- Haftshuiyeh Location within Iran
- Coordinates: 32°42′03″N 51°47′20″E﻿ / ﻿32.70083°N 51.78889°E
- Country: Iran
- Province: Isfahan
- County: Isfahan
- District: Central
- Rural District: Qahab-e Shomali

Population (2016)
- • Total: 1,336
- Time zone: UTC+3:30 (IRST)

= Haftshuiyeh =

Village in Isfahan province, Iran

The remains of the mud-brick and fired-brick Haftshuyeh Jameh Mosque, registered as a monument in 1963, feature a 700-year-old stucco mihrab that has survived the decay of the surrounding Seljuk-era structure. Founded in the 11th century and later restored under the Muzaffarid dynasty in the mid-14th century, the two-iwan mosque stands in the village of Haftshuyeh and is characteristic of the Ilkhanid stucco era.
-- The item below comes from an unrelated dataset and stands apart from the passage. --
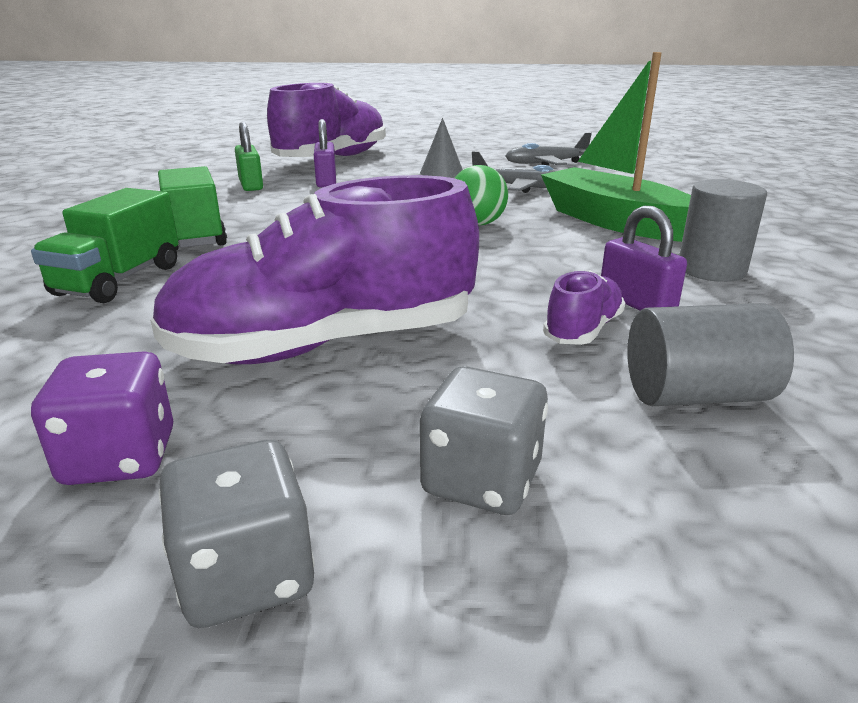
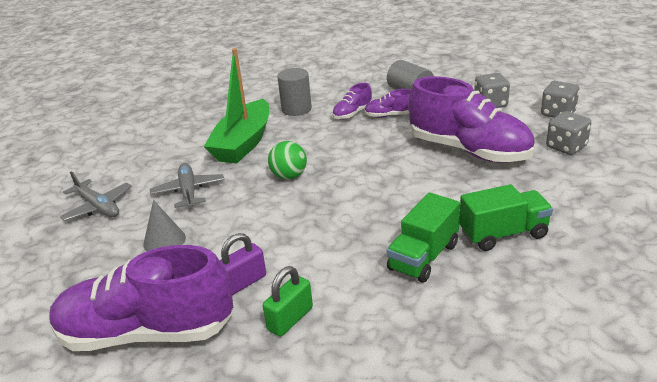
camera: 120 degrees left, 5 degrees up
(120, 457) = (566, 147): purple dice -> grey dice
(636, 303) = (352, 113): purple padlock -> purple shoe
Haftshuiyeh (هفت شوئيه) (Note: Also romanized as Haft Shū’īyeh, Haft Shūyeh, Haftshū’īyeh, and Haftshūyeh) is a village in Qahab-e Shomali Rural District of the Central District in Isfahan County, Isfahan province, Iran.

==Demographics==
===Population===
At the time of the 2006 National Census, the village's population was 1,248 in 332 households. The following census in 2011 counted 1,282 people in 403 households. The 2016 census measured the population of the village as 1,336 people in 407 households.